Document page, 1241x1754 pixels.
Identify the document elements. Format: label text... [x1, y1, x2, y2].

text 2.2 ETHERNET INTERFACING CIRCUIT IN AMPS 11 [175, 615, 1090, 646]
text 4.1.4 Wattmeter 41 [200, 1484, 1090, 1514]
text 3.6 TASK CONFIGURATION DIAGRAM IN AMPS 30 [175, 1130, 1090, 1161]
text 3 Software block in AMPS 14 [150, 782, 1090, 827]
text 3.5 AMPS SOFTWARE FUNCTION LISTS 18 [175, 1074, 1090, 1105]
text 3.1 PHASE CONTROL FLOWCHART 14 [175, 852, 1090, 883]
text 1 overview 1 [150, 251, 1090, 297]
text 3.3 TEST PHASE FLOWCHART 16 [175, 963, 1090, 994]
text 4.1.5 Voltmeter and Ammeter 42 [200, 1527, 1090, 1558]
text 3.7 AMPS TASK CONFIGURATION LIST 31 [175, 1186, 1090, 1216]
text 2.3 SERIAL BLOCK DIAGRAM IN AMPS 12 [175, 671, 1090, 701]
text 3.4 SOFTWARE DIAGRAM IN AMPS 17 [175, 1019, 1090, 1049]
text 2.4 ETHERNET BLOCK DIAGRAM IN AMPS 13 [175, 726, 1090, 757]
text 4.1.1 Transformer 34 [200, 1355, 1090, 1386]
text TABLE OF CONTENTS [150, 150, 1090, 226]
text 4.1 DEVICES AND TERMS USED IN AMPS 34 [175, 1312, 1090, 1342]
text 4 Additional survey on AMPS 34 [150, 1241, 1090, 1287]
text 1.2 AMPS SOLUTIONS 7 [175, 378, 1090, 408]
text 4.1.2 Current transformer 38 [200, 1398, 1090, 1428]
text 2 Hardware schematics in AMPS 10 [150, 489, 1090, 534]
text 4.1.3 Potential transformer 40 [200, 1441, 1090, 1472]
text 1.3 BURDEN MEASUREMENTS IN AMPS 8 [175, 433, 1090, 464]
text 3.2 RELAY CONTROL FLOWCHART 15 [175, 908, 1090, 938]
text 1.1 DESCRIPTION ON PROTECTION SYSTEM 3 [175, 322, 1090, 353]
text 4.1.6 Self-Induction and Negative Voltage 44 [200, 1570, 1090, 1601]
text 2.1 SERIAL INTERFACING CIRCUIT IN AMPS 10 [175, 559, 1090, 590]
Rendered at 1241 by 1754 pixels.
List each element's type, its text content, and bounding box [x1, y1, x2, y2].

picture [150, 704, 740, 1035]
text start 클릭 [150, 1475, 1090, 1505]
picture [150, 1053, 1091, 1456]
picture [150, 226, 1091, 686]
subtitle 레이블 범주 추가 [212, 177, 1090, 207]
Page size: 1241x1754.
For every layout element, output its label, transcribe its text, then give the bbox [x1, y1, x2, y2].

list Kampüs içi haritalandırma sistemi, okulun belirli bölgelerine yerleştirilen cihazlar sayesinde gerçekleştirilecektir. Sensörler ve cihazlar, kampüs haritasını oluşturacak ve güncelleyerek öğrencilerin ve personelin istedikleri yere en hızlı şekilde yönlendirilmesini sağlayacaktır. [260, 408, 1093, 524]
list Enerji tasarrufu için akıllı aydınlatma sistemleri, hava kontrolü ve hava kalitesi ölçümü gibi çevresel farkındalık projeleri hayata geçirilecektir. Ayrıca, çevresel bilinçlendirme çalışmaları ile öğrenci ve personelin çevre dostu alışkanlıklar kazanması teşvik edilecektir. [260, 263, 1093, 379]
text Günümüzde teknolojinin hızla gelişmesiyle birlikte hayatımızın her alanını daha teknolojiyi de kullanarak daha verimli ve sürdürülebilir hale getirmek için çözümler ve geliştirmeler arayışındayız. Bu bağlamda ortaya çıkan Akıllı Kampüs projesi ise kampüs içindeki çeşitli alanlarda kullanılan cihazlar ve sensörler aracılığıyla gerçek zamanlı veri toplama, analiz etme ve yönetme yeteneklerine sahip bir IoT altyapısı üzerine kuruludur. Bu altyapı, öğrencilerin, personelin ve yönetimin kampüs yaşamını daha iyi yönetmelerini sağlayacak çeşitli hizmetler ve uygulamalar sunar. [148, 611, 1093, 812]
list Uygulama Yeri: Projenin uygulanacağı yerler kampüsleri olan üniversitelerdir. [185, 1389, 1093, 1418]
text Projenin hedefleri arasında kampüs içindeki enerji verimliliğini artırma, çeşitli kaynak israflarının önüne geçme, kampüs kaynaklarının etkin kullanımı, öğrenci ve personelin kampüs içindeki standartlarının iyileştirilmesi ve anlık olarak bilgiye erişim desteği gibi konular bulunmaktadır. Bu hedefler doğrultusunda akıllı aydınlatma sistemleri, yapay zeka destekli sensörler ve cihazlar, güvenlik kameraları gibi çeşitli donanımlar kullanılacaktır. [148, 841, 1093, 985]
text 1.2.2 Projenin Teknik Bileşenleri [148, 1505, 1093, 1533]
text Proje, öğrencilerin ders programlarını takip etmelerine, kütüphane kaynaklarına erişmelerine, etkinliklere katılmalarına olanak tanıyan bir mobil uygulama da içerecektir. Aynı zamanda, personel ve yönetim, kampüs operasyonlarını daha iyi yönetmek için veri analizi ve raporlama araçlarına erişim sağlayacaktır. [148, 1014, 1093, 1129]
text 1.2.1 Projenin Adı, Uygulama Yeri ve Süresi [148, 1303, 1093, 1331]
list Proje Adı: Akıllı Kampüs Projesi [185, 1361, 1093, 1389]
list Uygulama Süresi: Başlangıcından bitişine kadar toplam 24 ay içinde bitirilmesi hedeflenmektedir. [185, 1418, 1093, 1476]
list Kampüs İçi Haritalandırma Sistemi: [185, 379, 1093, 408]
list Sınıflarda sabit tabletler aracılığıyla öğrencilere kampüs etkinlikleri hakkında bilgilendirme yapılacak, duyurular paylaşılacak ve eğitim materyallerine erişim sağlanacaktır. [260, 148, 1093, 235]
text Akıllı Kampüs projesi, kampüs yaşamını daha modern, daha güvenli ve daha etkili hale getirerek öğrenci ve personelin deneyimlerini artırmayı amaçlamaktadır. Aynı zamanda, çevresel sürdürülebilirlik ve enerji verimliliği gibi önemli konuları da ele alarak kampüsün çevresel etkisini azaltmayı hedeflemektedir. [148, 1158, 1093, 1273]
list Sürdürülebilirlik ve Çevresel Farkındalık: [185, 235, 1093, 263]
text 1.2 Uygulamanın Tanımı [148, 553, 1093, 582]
__________________________________________________
_PROBLEM TO SOLVE_:
Give back every entry, word for word.

_RESPONSE BOX_:
Document page, 1241x1754 pixels.
Identify the document elements. Format: label text... [x1, y1, x2, y2].

text 2.2 ETHERNET INTERFACING CIRCUIT IN AMPS 11 [175, 615, 1090, 646]
text 4.1.4 Wattmeter 41 [200, 1484, 1090, 1514]
text 3.6 TASK CONFIGURATION DIAGRAM IN AMPS 30 [175, 1130, 1090, 1161]
text 3 Software block in AMPS 14 [150, 782, 1090, 827]
text 3.5 AMPS SOFTWARE FUNCTION LISTS 18 [175, 1074, 1090, 1105]
text 3.1 PHASE CONTROL FLOWCHART 14 [175, 852, 1090, 883]
text 1 overview 1 [150, 251, 1090, 297]
text 3.3 TEST PHASE FLOWCHART 16 [175, 963, 1090, 994]
text 4.1.5 Voltmeter and Ammeter 42 [200, 1527, 1090, 1558]
text 3.7 AMPS TASK CONFIGURATION LIST 31 [175, 1186, 1090, 1216]
text 2.3 SERIAL BLOCK DIAGRAM IN AMPS 12 [175, 671, 1090, 701]
text 3.4 SOFTWARE DIAGRAM IN AMPS 17 [175, 1019, 1090, 1049]
text 2.4 ETHERNET BLOCK DIAGRAM IN AMPS 13 [175, 726, 1090, 757]
text 4.1.1 Transformer 34 [200, 1355, 1090, 1386]
text TABLE OF CONTENTS [150, 150, 1090, 226]
text 4.1 DEVICES AND TERMS USED IN AMPS 34 [175, 1312, 1090, 1342]
text 4 Additional survey on AMPS 34 [150, 1241, 1090, 1287]
text 1.2 AMPS SOLUTIONS 7 [175, 378, 1090, 408]
text 4.1.2 Current transformer 38 [200, 1398, 1090, 1428]
text 2 Hardware schematics in AMPS 10 [150, 489, 1090, 534]
text 4.1.3 Potential transformer 40 [200, 1441, 1090, 1472]
text 1.3 BURDEN MEASUREMENTS IN AMPS 8 [175, 433, 1090, 464]
text 3.2 RELAY CONTROL FLOWCHART 15 [175, 908, 1090, 938]
text 1.1 DESCRIPTION ON PROTECTION SYSTEM 3 [175, 322, 1090, 353]
text 4.1.6 Self-Induction and Negative Voltage 44 [200, 1570, 1090, 1601]
text 2.1 SERIAL INTERFACING CIRCUIT IN AMPS 10 [175, 559, 1090, 590]
Rendered at 1241 by 1754 pixels.
List each element's type, its text content, and bounding box [x1, y1, x2, y2].

picture [150, 704, 740, 1035]
text start 클릭 [150, 1475, 1090, 1505]
picture [150, 1053, 1091, 1456]
picture [150, 226, 1091, 686]
subtitle 레이블 범주 추가 [212, 177, 1090, 207]
Page size: 1241x1754.
For every layout element, output its label, transcribe its text, then give the bbox [x1, y1, x2, y2].

list Kampüs içi haritalandırma sistemi, okulun belirli bölgelerine yerleştirilen cihazlar sayesinde gerçekleştirilecektir. Sensörler ve cihazlar, kampüs haritasını oluşturacak ve güncelleyerek öğrencilerin ve personelin istedikleri yere en hızlı şekilde yönlendirilmesini sağlayacaktır. [260, 408, 1093, 524]
list Enerji tasarrufu için akıllı aydınlatma sistemleri, hava kontrolü ve hava kalitesi ölçümü gibi çevresel farkındalık projeleri hayata geçirilecektir. Ayrıca, çevresel bilinçlendirme çalışmaları ile öğrenci ve personelin çevre dostu alışkanlıklar kazanması teşvik edilecektir. [260, 263, 1093, 379]
text Günümüzde teknolojinin hızla gelişmesiyle birlikte hayatımızın her alanını daha teknolojiyi de kullanarak daha verimli ve sürdürülebilir hale getirmek için çözümler ve geliştirmeler arayışındayız. Bu bağlamda ortaya çıkan Akıllı Kampüs projesi ise kampüs içindeki çeşitli alanlarda kullanılan cihazlar ve sensörler aracılığıyla gerçek zamanlı veri toplama, analiz etme ve yönetme yeteneklerine sahip bir IoT altyapısı üzerine kuruludur. Bu altyapı, öğrencilerin, personelin ve yönetimin kampüs yaşamını daha iyi yönetmelerini sağlayacak çeşitli hizmetler ve uygulamalar sunar. [148, 611, 1093, 812]
list Uygulama Yeri: Projenin uygulanacağı yerler kampüsleri olan üniversitelerdir. [185, 1389, 1093, 1418]
text Projenin hedefleri arasında kampüs içindeki enerji verimliliğini artırma, çeşitli kaynak israflarının önüne geçme, kampüs kaynaklarının etkin kullanımı, öğrenci ve personelin kampüs içindeki standartlarının iyileştirilmesi ve anlık olarak bilgiye erişim desteği gibi konular bulunmaktadır. Bu hedefler doğrultusunda akıllı aydınlatma sistemleri, yapay zeka destekli sensörler ve cihazlar, güvenlik kameraları gibi çeşitli donanımlar kullanılacaktır. [148, 841, 1093, 985]
text 1.2.2 Projenin Teknik Bileşenleri [148, 1505, 1093, 1533]
text Proje, öğrencilerin ders programlarını takip etmelerine, kütüphane kaynaklarına erişmelerine, etkinliklere katılmalarına olanak tanıyan bir mobil uygulama da içerecektir. Aynı zamanda, personel ve yönetim, kampüs operasyonlarını daha iyi yönetmek için veri analizi ve raporlama araçlarına erişim sağlayacaktır. [148, 1014, 1093, 1129]
text 1.2.1 Projenin Adı, Uygulama Yeri ve Süresi [148, 1303, 1093, 1331]
list Proje Adı: Akıllı Kampüs Projesi [185, 1361, 1093, 1389]
list Uygulama Süresi: Başlangıcından bitişine kadar toplam 24 ay içinde bitirilmesi hedeflenmektedir. [185, 1418, 1093, 1476]
list Kampüs İçi Haritalandırma Sistemi: [185, 379, 1093, 408]
list Sınıflarda sabit tabletler aracılığıyla öğrencilere kampüs etkinlikleri hakkında bilgilendirme yapılacak, duyurular paylaşılacak ve eğitim materyallerine erişim sağlanacaktır. [260, 148, 1093, 235]
text Akıllı Kampüs projesi, kampüs yaşamını daha modern, daha güvenli ve daha etkili hale getirerek öğrenci ve personelin deneyimlerini artırmayı amaçlamaktadır. Aynı zamanda, çevresel sürdürülebilirlik ve enerji verimliliği gibi önemli konuları da ele alarak kampüsün çevresel etkisini azaltmayı hedeflemektedir. [148, 1158, 1093, 1273]
list Sürdürülebilirlik ve Çevresel Farkındalık: [185, 235, 1093, 263]
text 1.2 Uygulamanın Tanımı [148, 553, 1093, 582]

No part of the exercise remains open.